*What is being asked*:
Rewrite everything in the data from the line containing "תיקון דלת זכוכית" down to the line containing "תיקון דלתות", replacing "צילנדר" with "צילינדר" and leaving all else untouched. Return only those lines.

*Source material*:
==*==

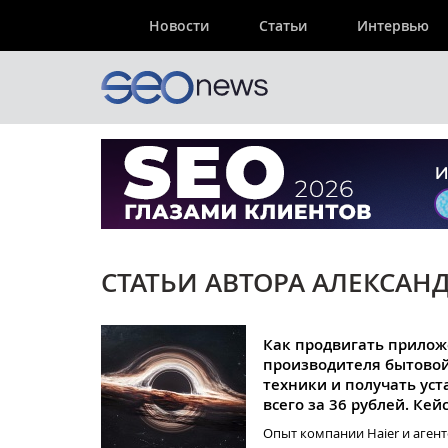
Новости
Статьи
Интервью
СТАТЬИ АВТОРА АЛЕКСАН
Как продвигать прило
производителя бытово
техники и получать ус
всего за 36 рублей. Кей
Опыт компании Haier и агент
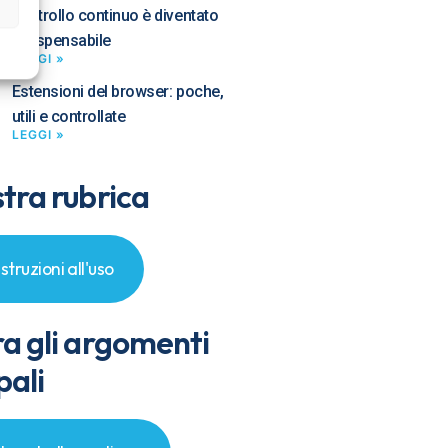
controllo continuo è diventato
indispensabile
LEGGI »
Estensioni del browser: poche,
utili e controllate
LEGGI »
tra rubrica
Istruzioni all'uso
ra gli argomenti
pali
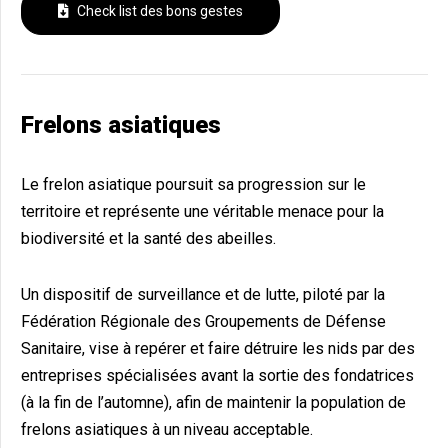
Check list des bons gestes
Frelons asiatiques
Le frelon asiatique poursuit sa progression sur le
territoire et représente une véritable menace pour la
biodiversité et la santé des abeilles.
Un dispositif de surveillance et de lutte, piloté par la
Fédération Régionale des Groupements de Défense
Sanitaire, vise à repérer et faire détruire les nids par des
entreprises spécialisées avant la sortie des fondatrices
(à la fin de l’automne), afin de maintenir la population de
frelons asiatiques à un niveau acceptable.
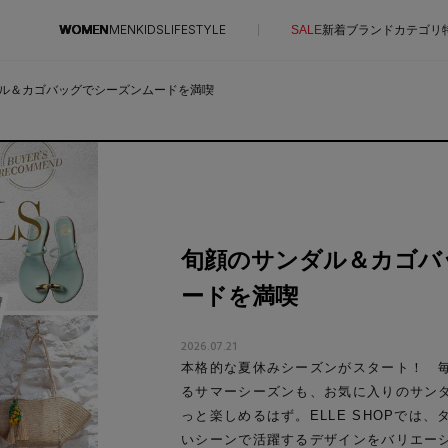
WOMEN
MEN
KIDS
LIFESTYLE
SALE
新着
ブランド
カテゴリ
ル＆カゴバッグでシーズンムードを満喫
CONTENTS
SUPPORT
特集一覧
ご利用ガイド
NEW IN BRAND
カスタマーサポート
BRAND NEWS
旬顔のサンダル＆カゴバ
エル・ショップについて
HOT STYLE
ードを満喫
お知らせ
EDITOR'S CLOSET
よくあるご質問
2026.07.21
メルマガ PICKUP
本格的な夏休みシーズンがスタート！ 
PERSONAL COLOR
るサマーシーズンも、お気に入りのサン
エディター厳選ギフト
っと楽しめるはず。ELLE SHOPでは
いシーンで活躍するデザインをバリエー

==*==

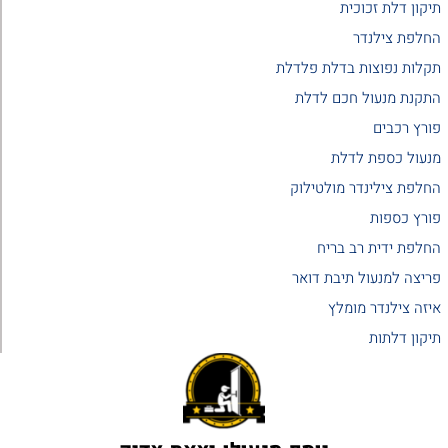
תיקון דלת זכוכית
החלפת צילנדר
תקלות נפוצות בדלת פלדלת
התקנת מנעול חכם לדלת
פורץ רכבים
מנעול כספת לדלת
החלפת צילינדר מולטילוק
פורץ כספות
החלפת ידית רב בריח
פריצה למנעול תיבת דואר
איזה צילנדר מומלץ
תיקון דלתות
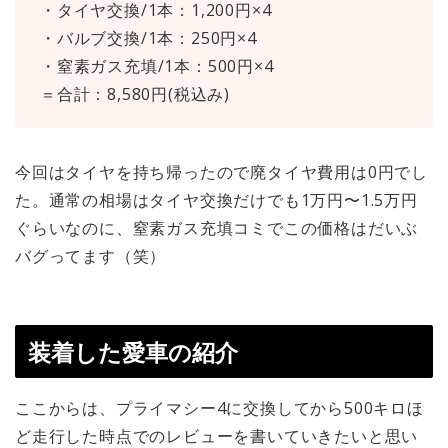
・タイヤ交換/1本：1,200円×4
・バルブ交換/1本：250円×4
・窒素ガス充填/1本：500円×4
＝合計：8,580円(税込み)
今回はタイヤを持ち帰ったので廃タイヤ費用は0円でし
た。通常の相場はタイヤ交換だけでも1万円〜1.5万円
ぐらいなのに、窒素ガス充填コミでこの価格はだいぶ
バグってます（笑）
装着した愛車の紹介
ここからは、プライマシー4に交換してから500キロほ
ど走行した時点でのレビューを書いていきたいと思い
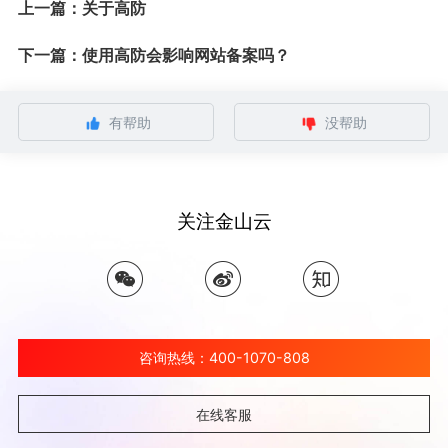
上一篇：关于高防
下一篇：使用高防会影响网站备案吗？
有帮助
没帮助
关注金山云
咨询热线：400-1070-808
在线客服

==*==

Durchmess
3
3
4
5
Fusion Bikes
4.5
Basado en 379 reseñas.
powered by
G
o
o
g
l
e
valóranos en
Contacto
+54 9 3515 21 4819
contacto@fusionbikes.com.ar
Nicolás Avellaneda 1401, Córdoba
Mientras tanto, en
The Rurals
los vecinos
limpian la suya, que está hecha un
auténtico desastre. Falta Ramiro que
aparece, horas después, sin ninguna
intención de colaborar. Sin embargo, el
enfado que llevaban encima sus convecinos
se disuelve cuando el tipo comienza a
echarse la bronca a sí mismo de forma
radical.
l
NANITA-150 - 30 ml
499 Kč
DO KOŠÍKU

==*==

*Exercise output*:
תיקון דלת זכוכית
החלפת צילינדר
תקלות נפוצות בדלת פלדלת
התקנת מנעול חכם לדלת
פורץ רכבים
מנעול כספת לדלת
החלפת צילינדר מולטילוק
פורץ כספות
החלפת ידית רב בריח
פריצה למנעול תיבת דואר
איזה צילינדר מומלץ
תיקון דלתות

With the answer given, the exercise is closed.